**PASSAGE:**
□ □ □

Debt Relief Important for Black Voters and Young Voters

Biden is considering forgiving $10,000 in student debt per borrower, and recent reporting shows that debt relief will likely be capped at individuals making under $125,000 a year and families making under $250,000 a year. An April Harvard poll found that nine in 10 voters under the age of 30 supported some form of debt cancellation, with 38 percent in favor of Biden canceling all student loan debt. The same poll found that Biden’s popularity among young Americans has dropped 18 points since last spring.

Many borrowers graduated during the student loan payment pause and have yet to make a single payment on their student loans. Jamie Turner, communications manager for the Association of Young Americans, said that many borrowers are “just really scared about what’s to come,” without a final word from Biden on whether forgiveness is coming.

If the lift of the pause on federal student loan payments was followed by debt relief, some say that this could help Biden. “Politically, it would be challenging for any president to restart loan repayment. It might take that sort of political carrot in order to get things turned back on,” said Beth Akers, a senior fellow at the right-leaning think tank the American Enterprise Institute.

A move on debt relief could also help the president gain some edge among Black voters, who are disproportionately burdened by student debt. Black college graduates hold an average of $25,000 more in student loan debt than white college graduates and are more likely to struggle with student loan payments and take longer than white borrowers to pay off their debt.

Some supporters of student debt relief have argued that an income cap would prevent high-income borrowers from receiving a handout by having their debts relieved. However, an analysis from Policies for Action found that Black borrowers would be the most impacted by an income cap on debt relief, because the highest-earning Black borrowers have more student loan debt than white borrowers at the same income level. Research has also shown that canceling $10,000 in student debt would not be enough to address how student debt contributes to the racial wealth gap.

A 2021 study found that canceling up to $50,000 in student debt would increase Black borrowers’ wealth by 33 percent. Progressive Democrats like Senator Elizabeth Warren of Massachusetts and civil rights organizations like the NAACP have called for the president to cancel $50,000 in student debt per borrower without a cap on income. “So we should be focused on policies that appeal to Black voters, and student loan debt forgiveness is an easy one to implement, relatively, and would have far-reaching financial impacts for Black families,” said Reece of UT Austin.

□ □ □

**Items listed in a dataset:**

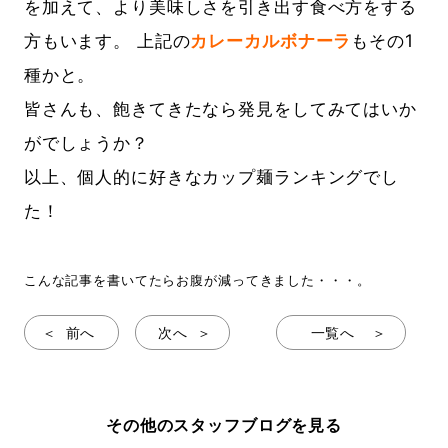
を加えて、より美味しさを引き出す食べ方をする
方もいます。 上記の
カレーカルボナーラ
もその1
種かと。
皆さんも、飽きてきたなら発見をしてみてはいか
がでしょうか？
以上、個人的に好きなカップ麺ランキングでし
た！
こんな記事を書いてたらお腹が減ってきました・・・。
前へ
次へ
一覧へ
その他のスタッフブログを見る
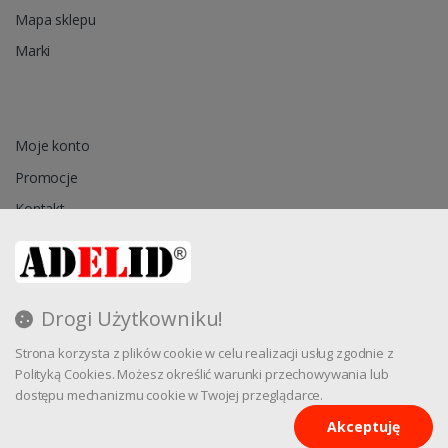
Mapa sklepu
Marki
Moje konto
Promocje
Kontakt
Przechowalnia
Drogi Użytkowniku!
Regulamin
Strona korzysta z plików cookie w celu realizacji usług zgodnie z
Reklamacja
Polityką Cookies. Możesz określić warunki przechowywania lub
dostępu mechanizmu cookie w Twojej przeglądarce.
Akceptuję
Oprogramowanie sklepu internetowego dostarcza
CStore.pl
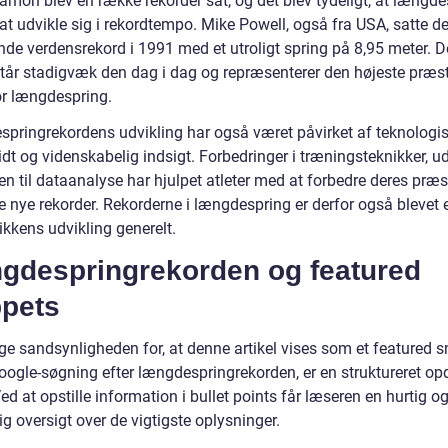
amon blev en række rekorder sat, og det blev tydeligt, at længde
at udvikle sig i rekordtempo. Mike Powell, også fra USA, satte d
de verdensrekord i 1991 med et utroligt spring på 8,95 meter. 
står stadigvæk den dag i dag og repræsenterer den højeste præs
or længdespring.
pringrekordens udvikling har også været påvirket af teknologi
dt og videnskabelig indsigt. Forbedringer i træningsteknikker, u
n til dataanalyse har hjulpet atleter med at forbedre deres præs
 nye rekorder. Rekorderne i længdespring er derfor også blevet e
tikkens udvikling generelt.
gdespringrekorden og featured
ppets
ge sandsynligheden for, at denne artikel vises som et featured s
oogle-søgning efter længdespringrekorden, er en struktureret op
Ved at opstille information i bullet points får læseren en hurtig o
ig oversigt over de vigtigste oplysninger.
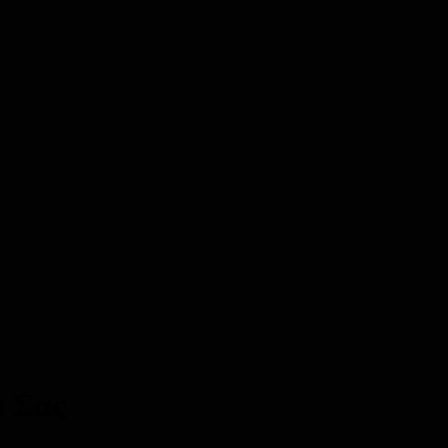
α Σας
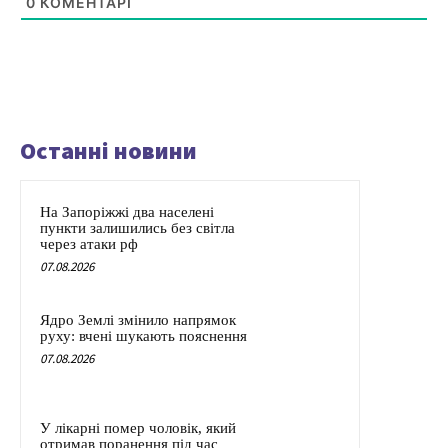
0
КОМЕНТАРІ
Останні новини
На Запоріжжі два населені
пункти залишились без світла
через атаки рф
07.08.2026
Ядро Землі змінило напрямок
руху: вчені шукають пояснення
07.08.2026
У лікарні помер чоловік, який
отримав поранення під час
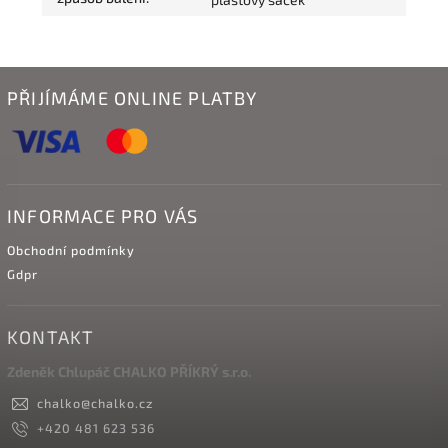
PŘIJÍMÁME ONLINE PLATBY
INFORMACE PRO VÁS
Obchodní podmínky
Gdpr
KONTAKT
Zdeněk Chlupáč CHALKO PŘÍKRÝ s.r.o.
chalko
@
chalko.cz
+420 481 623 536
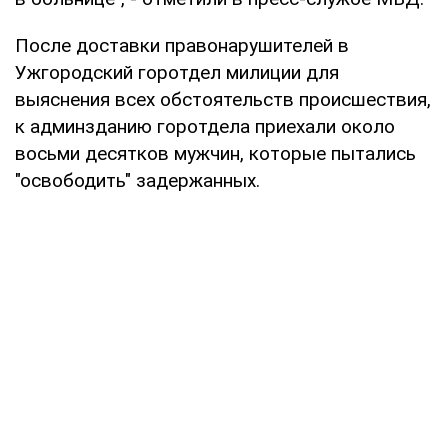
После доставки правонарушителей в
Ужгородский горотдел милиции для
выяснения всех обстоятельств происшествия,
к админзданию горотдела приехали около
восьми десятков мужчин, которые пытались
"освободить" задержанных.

□ □ □

**TASKS TO PERFORM:**
(A) In the student debt relief passage, by what percentage would canceling up to $50,000 in student debt increase Black borrowers' wealth?
(B) From the records, copy out everything from the line containing "amon blev en" down to the line containing "pringrekordens udvikling har", including both of those lines.

**RESPONSES PER TASK:**
(A) By 33 percent, according to a 2021 study.

(B)
amon blev en række rekorder sat, og det blev tydeligt, at længde
at udvikle sig i rekordtempo. Mike Powell, også fra USA, satte d
de verdensrekord i 1991 med et utroligt spring på 8,95 meter. 
står stadigvæk den dag i dag og repræsenterer den højeste præs
or længdespring.
pringrekordens udvikling har også været påvirket af teknologi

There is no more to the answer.